Cthulhu (2007)

Russell Marsh returns to his hometown to attend the funeral of his mother. The reunion with his family is sober, especially with his father, who cannot accept his homosexuality. His father is also the high priest of a cult worshipping The Old Ones, an alleged ancient line of pre-historic gods. As Russel lingers around for a few more days, he experiences harrowing nightmares, encounters townspeople that are terrified by of the church of the Old Ones, and discovers a vast subterranean tunnel network inhabited by deformed creatures. Russell hears rumors of human sacrifice by the cultists, and starts to look for a young boy that has gone missing. He realizes too late that he has become entangled into the workings of the cult, who are trying to summon a race of monstrous humanoids from the sea.

Cthulhu is based on the story “The Shadow over Innsmouth” by H.P. Lovecraft, who is considered by many as one of the founding fathers of modern horror literature. The horror in Lovecraft’s stories is often evoked by unseen things that gnaw on the minds of the protagonists. It can never be truly grasped or located, and there certainly is no chance of defeating or escaping it. These elements are challenging to visualize, and so it may just not be the best material for making movies with the primary purpose to entertain.

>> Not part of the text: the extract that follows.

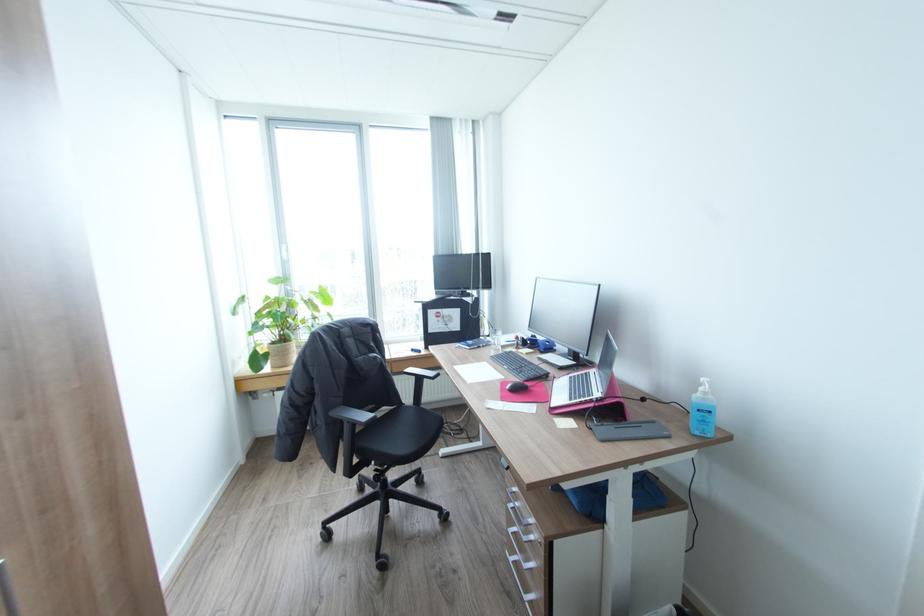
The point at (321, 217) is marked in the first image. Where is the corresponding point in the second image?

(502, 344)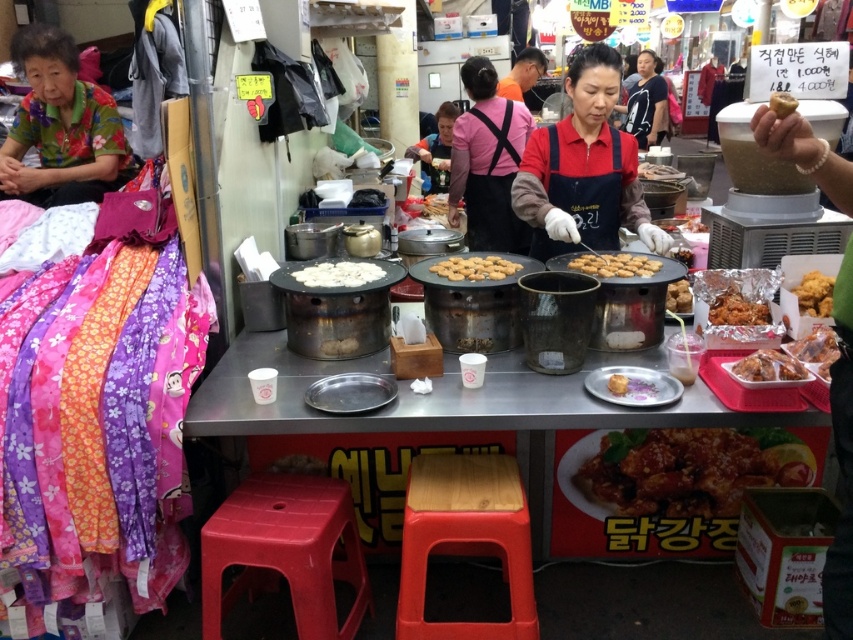
You are a customer at the food stall and want to grab your order. The vendor placed your golden crispy balls at center and your receipt in the shiny plastic bag at center right. To pick them up efficiently, which item should you reach for first?

You should reach for the golden crispy balls at center first because it is located to the left of the shiny plastic bag at center right, making it closer to your reach if you approach from the left side.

Still, there have been a number of adaptations of different Lovecraft stories, a good overview is given here. Some of them were fairly straight forward monster horror movies, such as Re-Animator and Dagon by Stuart Gordon. The Lovecraft Society produced two movies, The Call of Cthulhu and The Whisperer in Darkness. While being good movies in their own way, for me they were a bit too gimmicky with heavy emphasis on visual style that distracted too much from the actual story.

So how does Cthulhu fare as compared to the other adaptations? The first thing we can state is that it follows the source material pretty well, maybe not in terms of exact sequence of events, but certainly in spirit and atmosphere. A good dose of personal drama was added to the plot, though, which is something typically absent from Lovecraft’s stories. That could have been a compromise to make the movie more approachable for the non die-hard Lovecraft fans, but it also works as a convenient way to lay bare the inner workings of our main protagonists. But this may be a point of criticsm, as much of the movie revolves around personal tragedy rather than the tragedy of human existence itself in the big cosmic picture, which was a theme that was always lurking beneath the surface in Lovecraft’s stories.

From the onset, the mood of the movie is very bleak, and becomes more and more uncomfortable as the story progresses. There are no cheap jump scares, just a slow, but noticeable buildup of tension and negativity which culminates in a particularly disturbing sequence in the middle of the movie, when reality gradually transforms into a grotesque nightmare for Russell. The chilling atmosphere is supported by the outstanding cinematography of the village and the surrounding coastal area, which are portrayed in a bleak and eerie way. In the end, madness spreads throughout the province, which is visualized in a compelling sequence, when Russell drives over roads littered with burning cars and raging people.

The movie was not made on a big budget, but that does not impact the quality in any way. The acting is decent, special effects are practically absent, but are also not required. Tori Spelling is in the movie, which may be off-putting for some people just because she’s Tori Spelling. Her role is a bit bizarre, but she plays it well, so it’s all good. Many things remain unexplained throughout the course of the story, some as they make particular references to the Lovecraftian universe, some others for no apparent reason. While this may be attributed to a sloppy script, I think in this case the loose ends point to even more terrifying machinations waiting to be revealed, and thus actually contribute to the uncanny atmosphere of the movie.

Cthulhu is not perfect, but it is the best Lovecraft adapatation that I have seen so far. The desperate and nihilistic atmosphere is omnipresent, and the bleak cinematography of the desolate coastal villages and shorelines provides a perfect backdrop for the tragic story, where the main protagonist is drawn ever deeper into the workings of the cult of the Old Ones.